◆ TRECHO SELECIONADO
○ ○ ○

Perder a eleição não seria o pior cenário para o PT, que poderia compensar a perda com forte bancada no Congresso


Não foi surpresa a decisão pessoal do ex-presidente Lula de esticar a corda até onde for possível para manter sua candidatura à Presidência da República no centro do debate político. Lula está convencido de que quanto mais tempo conseguir fazer a disputa jurídica nos tribunais superiores, mais protagonizará a cena eleitoral, tornando secundária a transferência de votos para seu vice, Fernando Haddad.

Há quem veja nessa estratégia, que parece arriscada a muitos, a visão de longo prazo de Lula sobre sua própria liderança na esquerda brasileira. Perder a eleição não seria o pior cenário para o PT, que poderia compensar essa perda com a eleição de fortes bancadas no Congresso e no plano estadual, para comandar a oposição a um possível governo Bolsonaro.  Lula não deve ficar preso o tempo de sua pena, beneficiando-se da complacência de nossa legislação, e, com um pouco de sorte dele, ano que vem o Supremo Tribunal Federal (STF) mudará o entendimento sobre a prisão depois da condenação em segunda instância, e ele poderá comandar seu grupo de fora do poder, esticando o mais possível os recursos ao STJ e ao STF. [só que ano que vem o Brasil estará com novo presidente e os recursos do Lula serão tão inúteis quanto aquele papelucho expelido pelo tal comitê de direitos humanos da desmoralizada ONU.

○ ○ ○

◆ TRECHO DOS DADOS
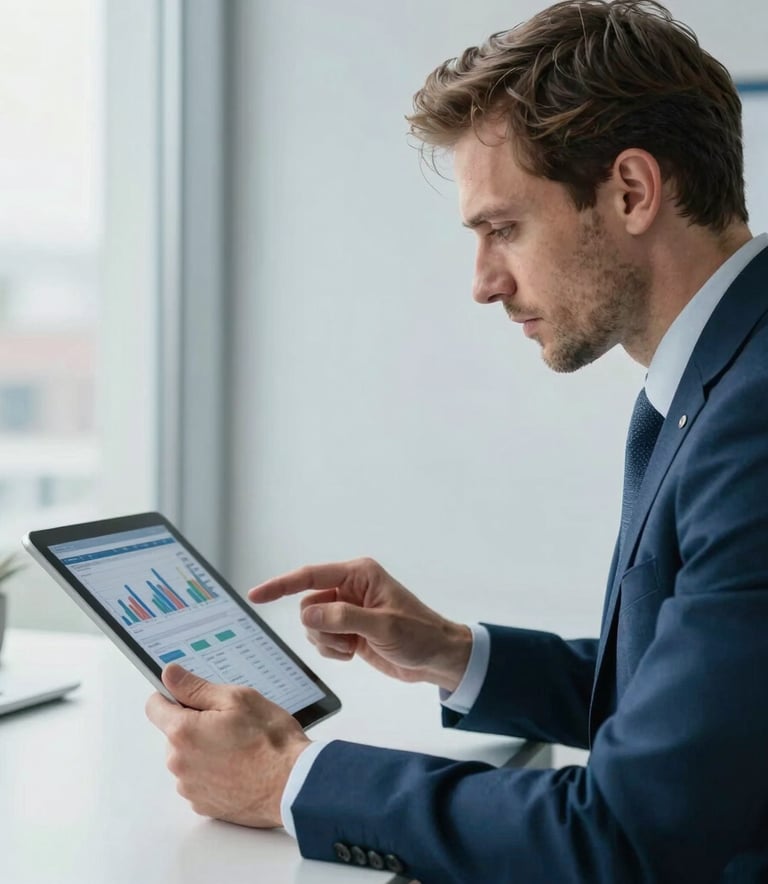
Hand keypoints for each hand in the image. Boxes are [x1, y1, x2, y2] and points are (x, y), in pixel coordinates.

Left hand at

○ ○ ○

Liste todas as pessoas mencionadas pelo nome no trecho sobre a candidatura de Lula e o PT.

◆ RESULTADO
As pessoas mencionadas pelo nome são Lula, Fernando Haddad e Bolsonaro.